The guest, however, politely declined the preferred refreshment.

Annada. “What’s this, Nalin Babu? Won’t you really have some tea? A cake, at least?”

Nalinaksha. “I must really ask you to excuse me.” Annada. “You’re a doctor, so I can’t lay down the law to you. But, personally, I look on tea as a pretext for drinking a modicum of hot water three or four hours after the midday meal, and I find it of benefit to my digestion. If you’re not in the habit of drinking tea we can make it specially weak for you.”

Nalinaksha glanced diffidently at Hemnalini and read in her expression that she was exercised over his reluctance and that she had been guessing at the cause of it. With his eyes on her face he proceeded: “I fear I have given you a wrong impression. Don’t suppose for a moment that I have any prejudices against your customs. I used to take tea regularly at one time, I still enjoy its aroma, and I sympathise with your liking for it. You probably do not know, however, that my mother’s views on ceremonial purity are very strict; and she is practically alone in the world but for me. I have to avoid any act that would impair the intimacy of our relations, and that is why I abstain from tea nowadays. In so far as you derive pleasure from drinking tea I can share in that pleasure and my scruples do not debar me in the least from enjoying your hospitality.”

Nalinaksha’s first utterances had been in the nature of a shock to Hemnalini. It was patent to her that he had not revealed his true self to his auditors but had merely been trying to conceal his real personality in a flood of talk. What she did not realise was that he was constitutionally incapable of talking to strangers without constraint, and that at his first meeting with any one his shyness led him to assume an air of assurance foreign to his real nature.
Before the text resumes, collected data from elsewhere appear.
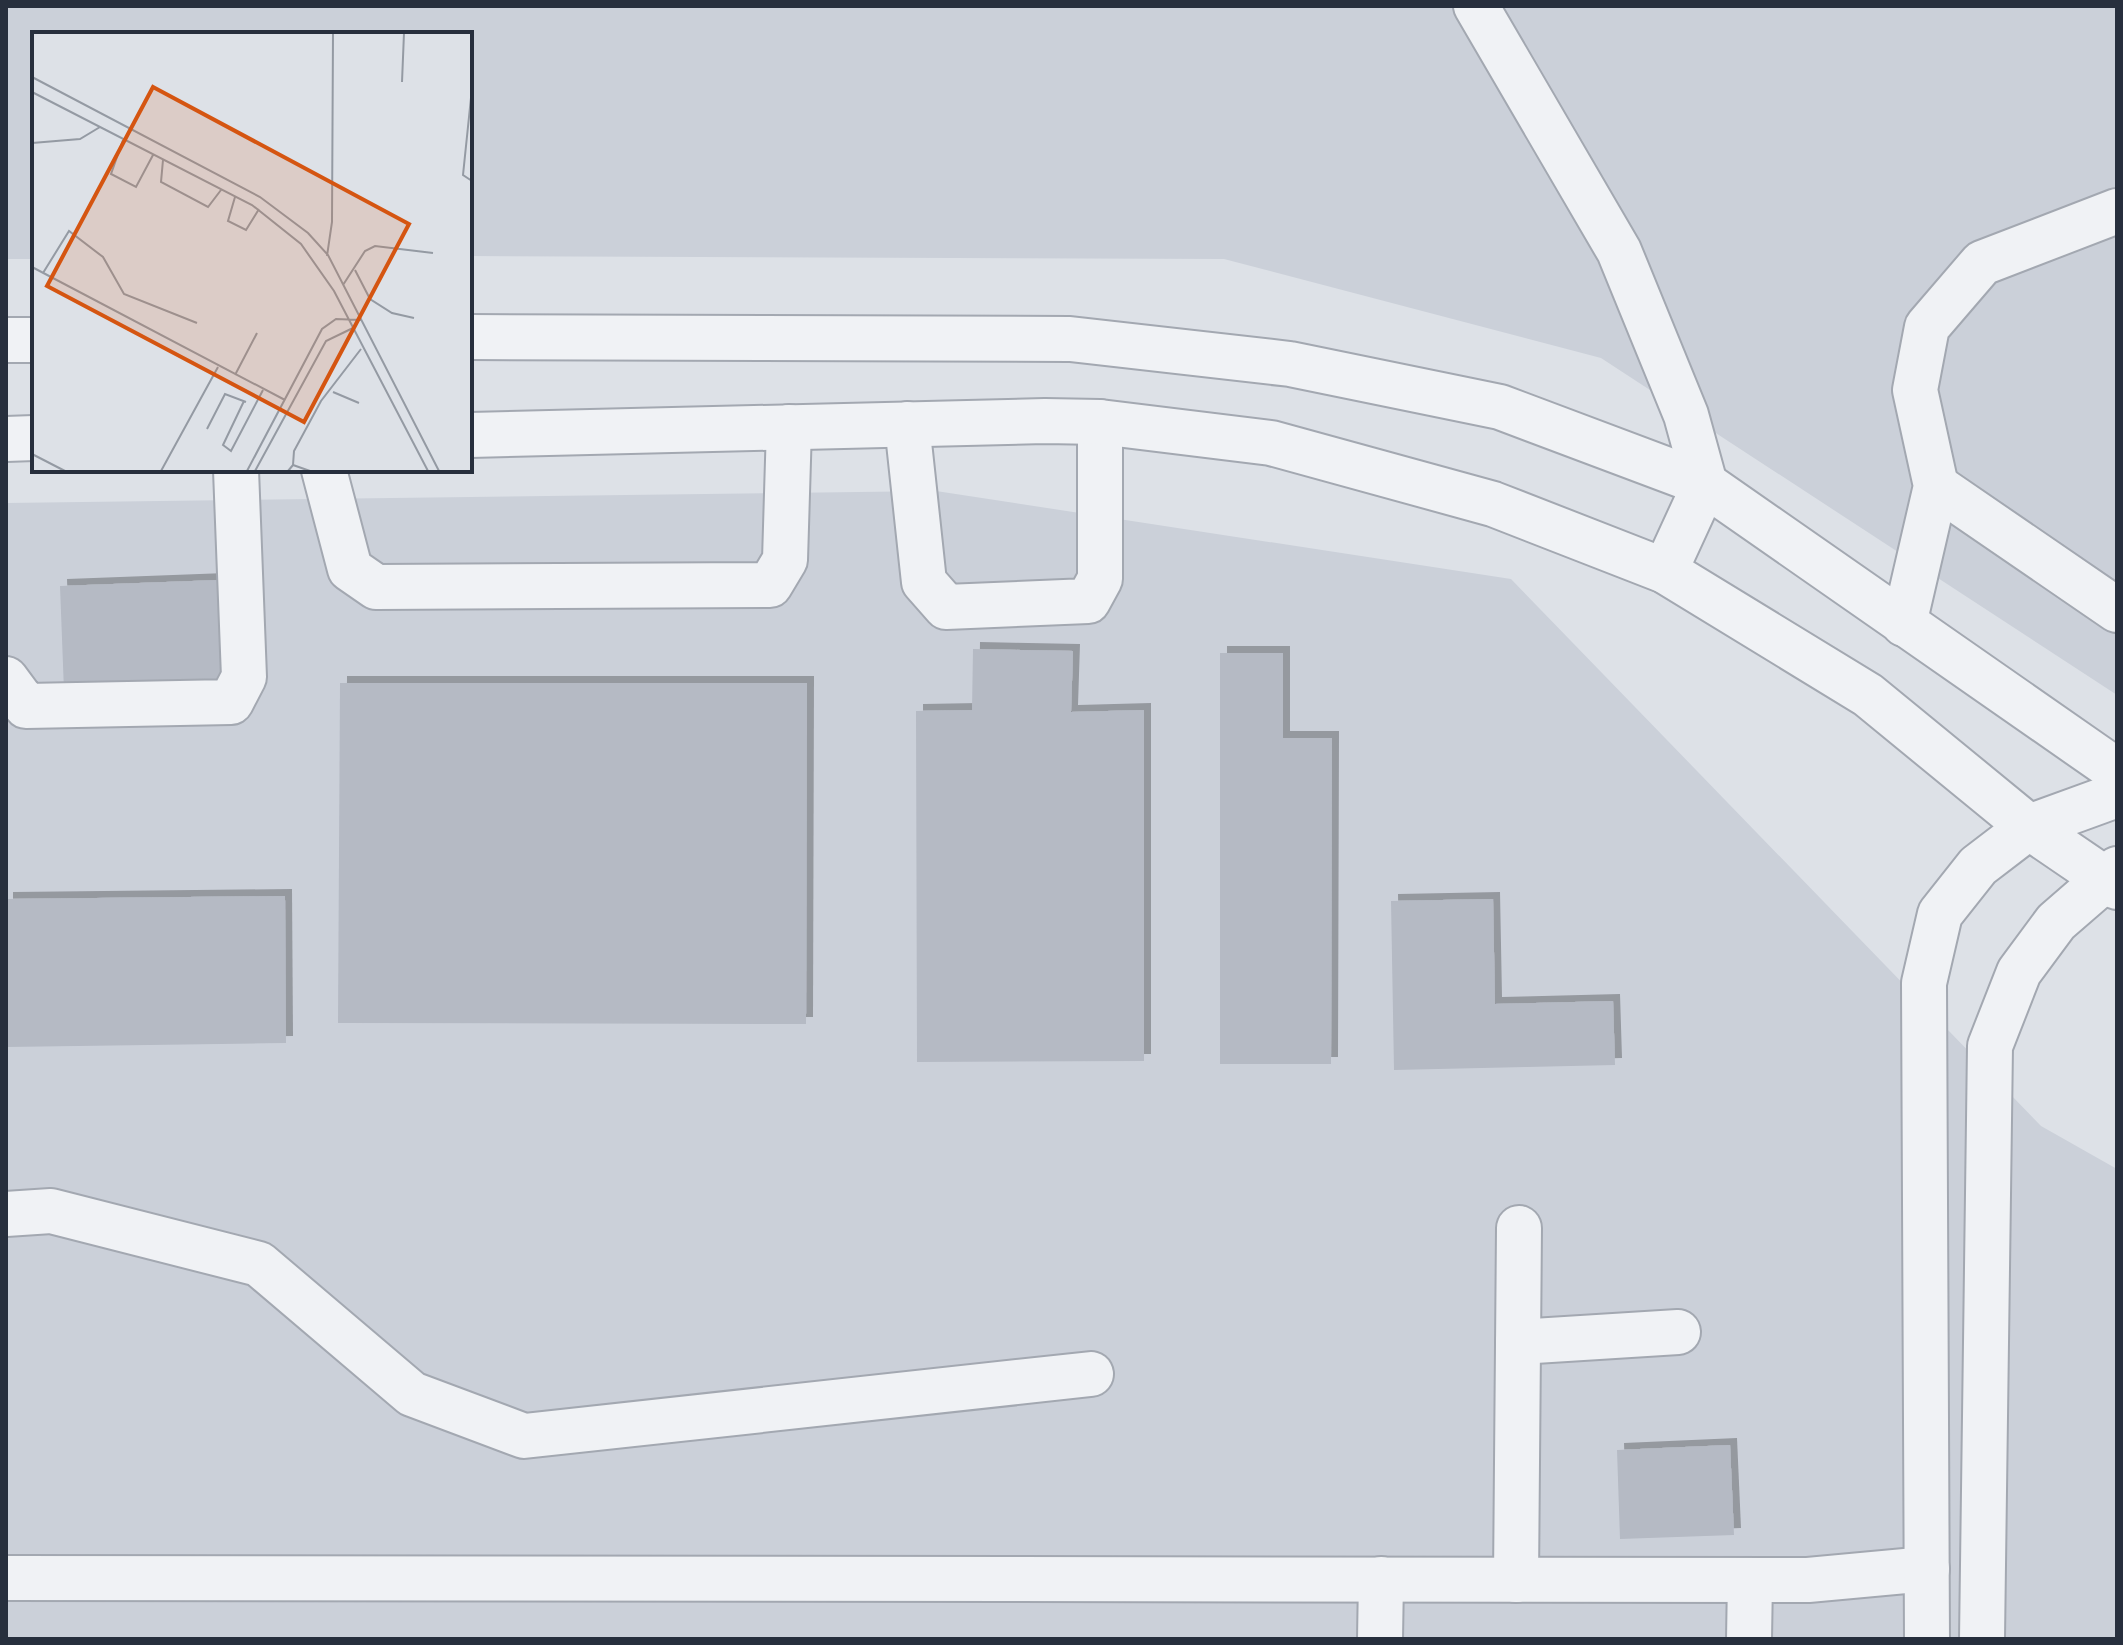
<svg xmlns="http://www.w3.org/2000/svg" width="2123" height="1645" font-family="'PT Sans Narrow',sans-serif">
<defs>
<filter id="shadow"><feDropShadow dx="7" dy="-7" stdDeviation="0" flood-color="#0004"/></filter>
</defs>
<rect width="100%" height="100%" fill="#dde1e7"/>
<!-- built -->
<g fill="#cbd0d9">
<path d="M 6,6 L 2117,6 L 2117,695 L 1601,358 L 1224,259 L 470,256 L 470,34 L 34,34 L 34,259 L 6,259 Z"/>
<path d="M 936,491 L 1511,579 L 2041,1126 L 2117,1169 L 2117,1639 L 6,1639 L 6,503 Z"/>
</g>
<!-- building -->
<g fill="#b5bac4" filter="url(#shadow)">
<path d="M 219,580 L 222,684 L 64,691 L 60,586 Z"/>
<path d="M 973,649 L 1073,651 L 1071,712 L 1144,710 L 1144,1061 L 917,1062 L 916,711 L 972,710 Z"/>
<path d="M 1220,653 L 1283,653 L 1283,738 L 1332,738 L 1331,1064 L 1220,1064 Z"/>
<path d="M 340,683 L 807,683 L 806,1024 L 338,1023 Z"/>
<path d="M 285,896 L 286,1043 L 6,1047 L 6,899 Z"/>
<path d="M 1493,899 L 1495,1004 L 1613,1001 L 1615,1065 L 1394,1070 L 1391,901 Z"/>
<path d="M 1730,1445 L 1734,1535 L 1620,1539 L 1617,1450 Z"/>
</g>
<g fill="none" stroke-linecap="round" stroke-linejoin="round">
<defs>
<g id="minor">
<path d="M 1476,6 L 1619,251 L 1686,415 L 1705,484 L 1665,571"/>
<path d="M 470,337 L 1070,339 L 1290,364 L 1500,407 L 1705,484 L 2117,771"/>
<path d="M 6,340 L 34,340"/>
<path d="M 907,424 L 924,582 L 946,607 L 1088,601 L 1100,579 L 1100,422"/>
<path d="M 470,435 L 1045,421 L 1100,422 L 1271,443 L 1493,504 L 1665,571 L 1868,695 L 2029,827 L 2117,887"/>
<path d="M 6,439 L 34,438"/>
<path d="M 324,470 L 350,569 L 376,587 L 770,585 L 785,560 L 789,427"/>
<path d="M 1936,486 L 2117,610"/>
<path d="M 1904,624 L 1936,486 L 1915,390 L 1927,327 L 1982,263 L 2117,211"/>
<path d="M 6,679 L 26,706 L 231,702 L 244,677 L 236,470"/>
<path d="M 6,1214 L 51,1211 L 259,1264 L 412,1394 L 524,1436 L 1091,1374"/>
<path d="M 1518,1342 L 1678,1332"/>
<path d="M 6,1578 L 1808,1580 L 1927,1569"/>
<path d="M 1516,1580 L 1519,1228"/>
<path d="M 1380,1639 L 1381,1579"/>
<path d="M 1749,1639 L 1750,1580"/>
<path d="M 1927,1639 L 1924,983 L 1940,914 L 1978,866 L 2029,827 L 2117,795"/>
<path d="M 1982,1639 L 1990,1046 L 2019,972 L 2056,922 L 2117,869"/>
</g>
</defs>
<!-- minor casing -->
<use href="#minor" stroke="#a3a8b1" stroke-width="48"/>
<!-- minor -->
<use href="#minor" stroke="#f0f2f5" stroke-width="44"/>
</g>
<!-- overview -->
<g transform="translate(32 32)">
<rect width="440" height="440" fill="#dde1e7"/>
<path fill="none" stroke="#949aa3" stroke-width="2" d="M 0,45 L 228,165 L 276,201 L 296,223 L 407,439M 370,50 L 372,1M 440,56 L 431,143 L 440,149M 0,60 L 220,173 L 269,212 L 302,259 L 396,439M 91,108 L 79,142 L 104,155 L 121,123M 0,111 L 48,107 L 68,95M 131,128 L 129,150 L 176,175 L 189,158M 203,165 L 196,189 L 214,198 L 227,177M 295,224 L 300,190 L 301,1M 0,235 L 253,368M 323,238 L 338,267 L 360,281 L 382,286M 11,241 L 37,199 L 71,225 L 92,262 L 165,291M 311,253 L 333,219 L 343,214 L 401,221M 203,343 L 225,301M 301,360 L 327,371M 212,369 L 191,413 L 199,419 L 231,358M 175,397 L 193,362 L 214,370M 0,422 L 33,439M 261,433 L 262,419 L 289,369 L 329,317M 129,439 L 186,335M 215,439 L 290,297 L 304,287 L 329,288M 223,439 L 294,309 L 323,295M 256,439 L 261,433 L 278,439"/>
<path fill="#d55511" fill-opacity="0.15" stroke="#d55511" stroke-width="4" d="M 121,55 L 377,192 L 272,390 L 15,254 Z"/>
<rect width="440" height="440" fill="none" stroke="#272f3d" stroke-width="4"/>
</g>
<!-- border -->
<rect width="2123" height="1645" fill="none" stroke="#272f3d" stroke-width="16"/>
</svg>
Even when he essayed to speak out his true thoughts, a jarring note was audible of which he was not unconscious himself. It was for this reason that when the restless Jogendra rose to go Nalinaksha’s conscience had reproached him with insincerity, and he had attempted to escape also. When, however, Nalinaksha alluded to his mother, Hemnalini could not forbear gazing at him in reverent admiration, and her heart went out to him when she observed the expression of grave and earnest devotion that lit up his face the moment he mentioned her. She was conscious of an impulse to question him about his mother, but diffidence forbade.

“You’re perfectly right,” Annada Babu replied at once to Nalinaksha’s last speech. “Had I known this I should never have invited you to take tea. Please forgive me.”

“Why should I be denied! your kind invitation merely because I don’t drink tea?” was Nalinaksha’s smiling rejoinder.

After the guest had departed Hemnalini took her father upstairs and began to read the articles in a Bengal review to him till he dropped off to sleep. Such surrenders to fatigue had become habitual with the old gentleman of late.